Post by John F » Fri Mar 18, 2016 4:31 pm

In December I recommended Joby Warrick's "Black Flags: The Rise of ISIS" for those who want to know our enemy better. It narrates the history of the rise of the Islamic State and the personalities involved both in ISIS and on the American side. Abdel Bari Atwan's "Islamic State: The Digital Caliphate" partly overlaps Warrick but as its title promises, tells more about how ISIS uses the Internet for covert communication, disseminating its propaganda, and converting recruits.

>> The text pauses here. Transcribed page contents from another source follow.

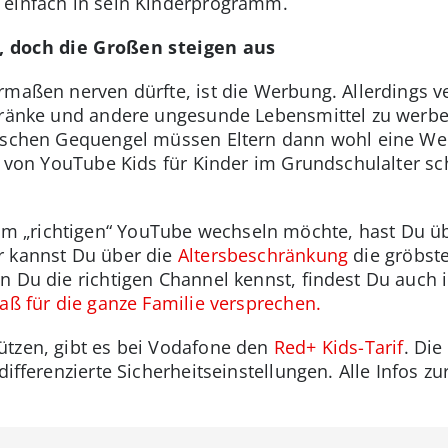
 einfach in sein Kinderprogramm.
r, doch die Großen steigen aus
rmaßen nerven dürfte, ist die Werbung. Allerdings ve
tränke und andere ungesunde Lebensmittel zu werben
isschen Gequengel müssen Eltern dann wohl eine We
z von YouTube Kids für Kinder im Grundschulalter sc
 „richtigen“ YouTube wechseln möchte, hast Du üb
r kannst Du über die
Altersbeschränkung
die gröbst
enn Du die richtigen Channel kennst, findest Du au
aß für die ganze Familie versprechen.
ützen, gibt es bei Vodafone den
Red+ Kids-Tarif
. Die
differenzierte Sicherheitseinstellungen. Alle Infos zu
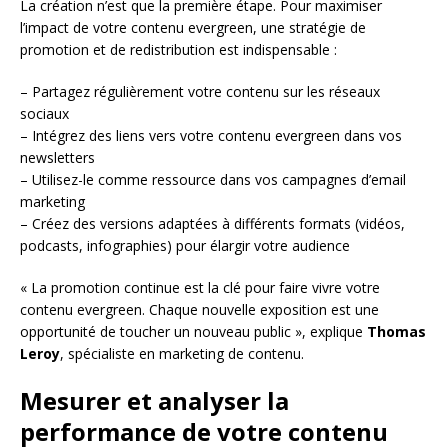
La création n’est que la première étape. Pour maximiser
l’impact de votre contenu evergreen, une stratégie de
promotion et de redistribution est indispensable :
– Partagez régulièrement votre contenu sur les réseaux
sociaux
– Intégrez des liens vers votre contenu evergreen dans vos
newsletters
– Utilisez-le comme ressource dans vos campagnes d’email
marketing
– Créez des versions adaptées à différents formats (vidéos,
podcasts, infographies) pour élargir votre audience
« La promotion continue est la clé pour faire vivre votre
contenu evergreen. Chaque nouvelle exposition est une
opportunité de toucher un nouveau public », explique
Thomas
Leroy
, spécialiste en marketing de contenu.
Mesurer et analyser la
performance de votre contenu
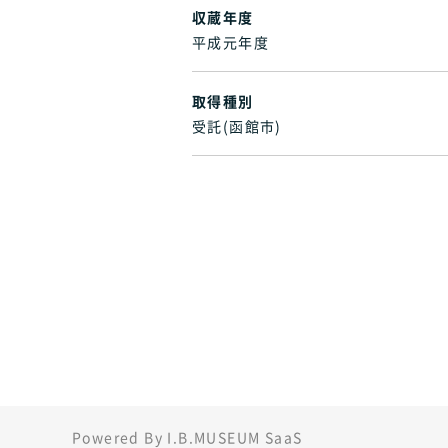
収蔵年度
平成元年度
取得種別
受託(函館市)
Powered By I.B.MUSEUM SaaS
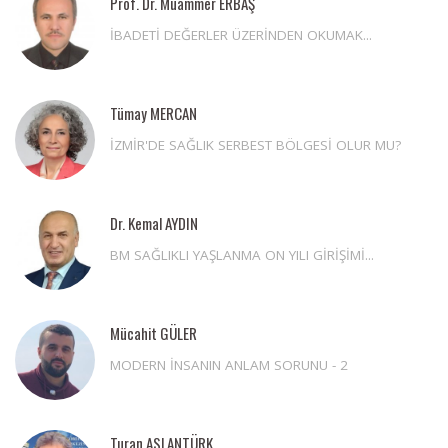
Prof. Dr. Muammer ERBAŞ
İBADETİ DEĞERLER ÜZERİNDEN OKUMAK...
Tümay MERCAN
İZMİR'DE SAĞLIK SERBEST BÖLGESİ OLUR MU?
Dr. Kemal AYDIN
BM SAĞLIKLI YAŞLANMA ON YILI GİRİŞİMİ...
Mücahit GÜLER
MODERN İNSANIN ANLAM SORUNU - 2
Turan ASLANTÜRK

The first chapter, "Masters of the Digital Universe," sets forth "the paradoxical clash between advanced twenty-first century technology and the Salafist-jihadist interpretation of Islam which espouses the values of life in the seventh century." That is no longer a clash; ISIS now uses social networking platforms (Facebook, etc.), Twitter, Skype, and web sites. It exploits anonymous, encrypted platforms such as Kik, WhatsApp, VPN/Tails, and TOR. The latter was developed for the U.S. Navy as a secure browser, but now anybody can download it for free.

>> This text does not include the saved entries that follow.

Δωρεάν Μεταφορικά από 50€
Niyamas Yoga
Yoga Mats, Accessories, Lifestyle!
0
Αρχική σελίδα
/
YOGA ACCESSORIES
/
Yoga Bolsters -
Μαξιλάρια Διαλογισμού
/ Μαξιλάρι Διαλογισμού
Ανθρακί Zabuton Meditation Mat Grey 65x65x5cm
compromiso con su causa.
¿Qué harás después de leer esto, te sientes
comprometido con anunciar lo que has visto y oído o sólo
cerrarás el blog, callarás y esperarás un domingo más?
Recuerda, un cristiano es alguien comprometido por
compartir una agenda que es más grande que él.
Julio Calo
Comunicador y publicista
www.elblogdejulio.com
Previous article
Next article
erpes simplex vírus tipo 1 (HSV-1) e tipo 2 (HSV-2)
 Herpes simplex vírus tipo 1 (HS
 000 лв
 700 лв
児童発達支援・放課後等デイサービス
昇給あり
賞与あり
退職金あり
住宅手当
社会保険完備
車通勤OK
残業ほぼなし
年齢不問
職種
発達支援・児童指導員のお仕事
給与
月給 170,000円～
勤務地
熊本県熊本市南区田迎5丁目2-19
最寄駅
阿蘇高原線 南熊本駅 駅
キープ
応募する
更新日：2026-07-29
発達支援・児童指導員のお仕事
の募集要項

https://www.torproject.org/

Atwan says, "The head of the Islamic State's media department is Ahmed Abousamra, a Syrian who was born in 1981 in France and then brought up in Massachusetts where his father is a well-known endocrinologist. He obtained a degree in IT and worked in telecommunications before becoming self-radicalized; he encountered no obstacles in relocating to Aleppo in 2011 thanks to his dual Syrian-American nationality. Under Abousamra's direction are several media organizations with full-time staff... These are solely for the purposes of propaganda... [They employ] professional journalists, filmmakers, photographers, and editors... and have brought in cutting-edge technology and qualified operators. As a result, its film output is of a quality more usually associated with national broadcasters or even Hollywood." This goes some distance toward explaining Islamic State's effectiveness in converting and recruiting people from all over the world.

Also valuable is a chapter on the relation between Islamic State and Saudi Arabia. Because both espouse the same extremist sect of Sunni Islam, Wahhabism, many wealthy Arabs and even the Saudi Department of General Intelligence sent generous funds to ISIS, until the Saudis realized that they themselves were in ISIS's sights, whereupon they declared the Islamic State their enemy. But some 92% of the country's population view the Islamic State favorably.

These are just a few of the things I've learned from this short, well written book. Islamic State is not the rag-tag band of extremists that hid out in northern Iraq; it has all the characteristics of a nation-state, including territory it controls and a standing army of 100,000. And while its military force, though well armed with weapons siezed in Iraq and Libya, lacks high-tech weaponry and particularly control of the air (no air force), one of its soldiers is said to equal 10 of its opponents', since ISIS's soldiers are literally ready and even eager literally to fight to the death. They are not to be destroyed by carpet bombing parts of Syria and other bright ideas offered by the foreign-policy ignoramuses now vying to be our next president.